[TASK PROMPT] Please print the entries below exactly, from the line with "digital para gerar lembretes automáticos de" through the line with "に類する技術を利用することがあります。これらの技術は、当ショッ", including both of those lines and leaving out all others.
*** ENTRIES SHOWN ***
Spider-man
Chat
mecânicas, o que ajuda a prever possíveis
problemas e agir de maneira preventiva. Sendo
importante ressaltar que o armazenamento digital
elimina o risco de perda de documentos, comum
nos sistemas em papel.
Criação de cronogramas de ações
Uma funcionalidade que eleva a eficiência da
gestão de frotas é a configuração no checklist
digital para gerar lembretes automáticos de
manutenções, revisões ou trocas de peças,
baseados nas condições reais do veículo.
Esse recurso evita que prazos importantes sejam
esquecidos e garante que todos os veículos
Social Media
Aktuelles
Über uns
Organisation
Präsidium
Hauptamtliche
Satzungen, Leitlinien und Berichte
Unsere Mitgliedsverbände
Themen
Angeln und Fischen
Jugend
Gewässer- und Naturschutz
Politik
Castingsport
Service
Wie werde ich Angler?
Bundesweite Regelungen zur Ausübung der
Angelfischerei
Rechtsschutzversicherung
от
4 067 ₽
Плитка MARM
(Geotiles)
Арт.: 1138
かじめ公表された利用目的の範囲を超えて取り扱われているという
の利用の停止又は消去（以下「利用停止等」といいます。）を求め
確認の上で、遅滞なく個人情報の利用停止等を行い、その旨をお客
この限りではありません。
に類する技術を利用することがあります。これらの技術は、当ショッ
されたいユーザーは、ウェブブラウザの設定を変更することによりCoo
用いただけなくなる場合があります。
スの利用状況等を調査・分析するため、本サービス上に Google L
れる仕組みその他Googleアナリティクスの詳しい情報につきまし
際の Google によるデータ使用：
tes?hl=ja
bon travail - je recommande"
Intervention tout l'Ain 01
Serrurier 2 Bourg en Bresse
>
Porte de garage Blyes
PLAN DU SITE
*** End of ENTRIES SHOWN ***
[SOLUTION TO THIS PROBLEM]
digital para gerar lembretes automáticos de
manutenções, revisões ou trocas de peças,
baseados nas condições reais do veículo.
Esse recurso evita que prazos importantes sejam
esquecidos e garante que todos os veículos
Social Media
Aktuelles
Über uns
Organisation
Präsidium
Hauptamtliche
Satzungen, Leitlinien und Berichte
Unsere Mitgliedsverbände
Themen
Angeln und Fischen
Jugend
Gewässer- und Naturschutz
Politik
Castingsport
Service
Wie werde ich Angler?
Bundesweite Regelungen zur Ausübung der
Angelfischerei
Rechtsschutzversicherung
от
4 067 ₽
Плитка MARM
(Geotiles)
Арт.: 1138
かじめ公表された利用目的の範囲を超えて取り扱われているという
の利用の停止又は消去（以下「利用停止等」といいます。）を求め
確認の上で、遅滞なく個人情報の利用停止等を行い、その旨をお客
この限りではありません。
に類する技術を利用することがあります。これらの技術は、当ショッ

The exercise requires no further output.